- [Given records]
- - - - - - -
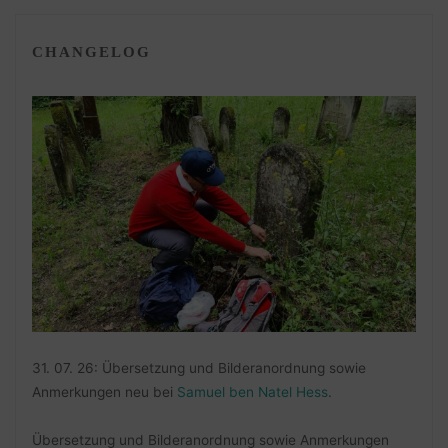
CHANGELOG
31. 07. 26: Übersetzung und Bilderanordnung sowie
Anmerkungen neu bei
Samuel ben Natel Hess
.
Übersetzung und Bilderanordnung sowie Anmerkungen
- - - - - - -
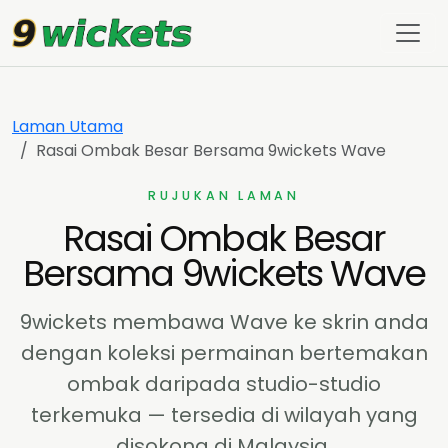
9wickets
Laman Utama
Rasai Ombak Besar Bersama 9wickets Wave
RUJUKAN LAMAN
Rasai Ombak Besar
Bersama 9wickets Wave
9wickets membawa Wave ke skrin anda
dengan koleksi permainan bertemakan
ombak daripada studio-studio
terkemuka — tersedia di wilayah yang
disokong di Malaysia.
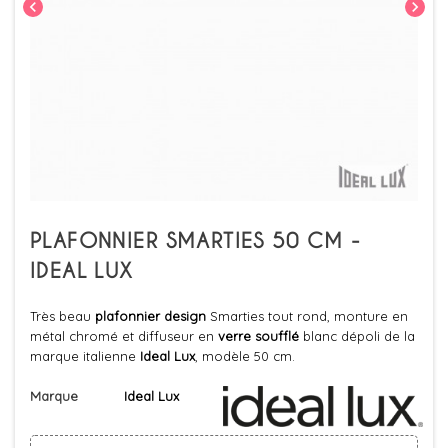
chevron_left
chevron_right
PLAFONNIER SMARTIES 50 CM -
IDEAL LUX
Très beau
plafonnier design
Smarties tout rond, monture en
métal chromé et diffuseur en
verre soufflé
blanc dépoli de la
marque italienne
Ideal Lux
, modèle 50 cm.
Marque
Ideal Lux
- - - - - - -
- [Task requirements]
Search the listing for the word "Besar". Copy every line in which it occurs.

- [Answer to the exercise]
Rasai Ombak Besar Bersama 9wickets Wave
Rasai Ombak Besar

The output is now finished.